Au départ l’initiative semblait louable : l’agence de pub Grey Singapour a conçu une application appelée I SEA, censée permettre de sauver des migrants en Méditerranée. Le principe : attribuer à chaque mobinaute téléchargeant l’app une portion de mer à surveiller. S’il repère un bateau en perdition, il peut en signaler les coordonnées à la Migrant Offshore Aid Station afin que les secours interviennent. L’application a été lancée le 15 juin à grand renfort de vidéo explicative et les médias du monde entier ont relayé cette belle initiative supposée : Reuters, Wired, HuffingtonPost, Newsweek, etc.
Le timing était parfait : ce lundi 20 juin se déroulait la journée mondiale des réfugiés. Et surtout, le samedi 18, débutaient les Cannes Lions, le plus important festival publicitaire mondial. Bingo ! La campagne de Grey Singapour y a été récompensée d’un Lion de bronze (catégorie Promo & Activation).
Mais le même jour, Apple retirait l’app de son store. La raison : elle était bidon ! Des observateurs ont d’abord mis en cause son fonctionnement : comment est-il possible de repérer à l’œil nu et non entraîné un bateau de réfugiés en perdition sur un écran de smartphone ? Puis les geeks et autres développeurs sont montés au créneau. Ils ont ainsi révélé que tout le monde recevait la même image : une capture de Google Maps datant du 9 juin et retouchée sur Photoshop. Pour faire croire que les données étaient actualisées en temps réel, l’appli fournissait les données météo de la Libye.

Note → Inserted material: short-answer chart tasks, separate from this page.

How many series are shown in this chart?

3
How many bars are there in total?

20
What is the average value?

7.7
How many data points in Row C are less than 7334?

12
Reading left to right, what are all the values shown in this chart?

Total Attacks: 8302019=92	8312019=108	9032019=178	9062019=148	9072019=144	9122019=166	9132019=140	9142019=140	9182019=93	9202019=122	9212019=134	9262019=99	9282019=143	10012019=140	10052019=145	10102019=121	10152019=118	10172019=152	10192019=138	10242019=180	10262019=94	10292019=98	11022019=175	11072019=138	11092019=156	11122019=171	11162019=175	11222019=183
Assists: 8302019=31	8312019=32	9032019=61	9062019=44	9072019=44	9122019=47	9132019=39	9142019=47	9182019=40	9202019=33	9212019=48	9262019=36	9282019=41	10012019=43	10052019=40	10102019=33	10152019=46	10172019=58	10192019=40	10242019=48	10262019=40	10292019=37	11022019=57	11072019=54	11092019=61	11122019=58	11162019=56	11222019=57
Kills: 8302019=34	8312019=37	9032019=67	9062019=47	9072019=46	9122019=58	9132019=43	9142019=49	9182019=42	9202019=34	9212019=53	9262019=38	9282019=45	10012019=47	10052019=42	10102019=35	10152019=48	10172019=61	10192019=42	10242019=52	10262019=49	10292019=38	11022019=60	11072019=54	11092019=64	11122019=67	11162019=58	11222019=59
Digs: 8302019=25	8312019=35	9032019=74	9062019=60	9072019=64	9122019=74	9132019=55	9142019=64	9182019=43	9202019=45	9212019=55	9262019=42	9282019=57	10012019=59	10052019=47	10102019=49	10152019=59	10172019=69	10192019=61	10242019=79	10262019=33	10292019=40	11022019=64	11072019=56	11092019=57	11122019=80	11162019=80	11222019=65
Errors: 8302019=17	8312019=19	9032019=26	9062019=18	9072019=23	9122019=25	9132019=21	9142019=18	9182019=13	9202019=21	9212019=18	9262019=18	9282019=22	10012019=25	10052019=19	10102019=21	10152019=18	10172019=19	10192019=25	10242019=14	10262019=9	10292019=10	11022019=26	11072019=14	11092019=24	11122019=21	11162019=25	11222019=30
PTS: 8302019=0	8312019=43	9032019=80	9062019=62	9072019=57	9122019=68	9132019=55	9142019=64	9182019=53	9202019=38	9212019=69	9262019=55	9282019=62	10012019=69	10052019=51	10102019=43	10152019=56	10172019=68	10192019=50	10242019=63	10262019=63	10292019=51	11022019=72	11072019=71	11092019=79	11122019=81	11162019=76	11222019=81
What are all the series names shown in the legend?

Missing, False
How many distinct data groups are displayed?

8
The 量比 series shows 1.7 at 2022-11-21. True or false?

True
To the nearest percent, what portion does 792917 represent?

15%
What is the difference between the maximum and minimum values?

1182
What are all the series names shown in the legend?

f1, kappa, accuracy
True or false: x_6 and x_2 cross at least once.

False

Depuis, la Migrant Offshore Aid Station, qui a eu la sensation désagréable de se faire enfiler, a cessé sa collaboration avec l’agence Grey. Une agence qui s’est justifiée en expliquant que l’appli était encore en phase de test. Gagner un Lion à Cannes faisait certainement partie du processus de test… Et peu importe si des migrants continuent de se noyer en Méditerranée. Un seul mot pour résumer toute cette affaire : ABUSÉ.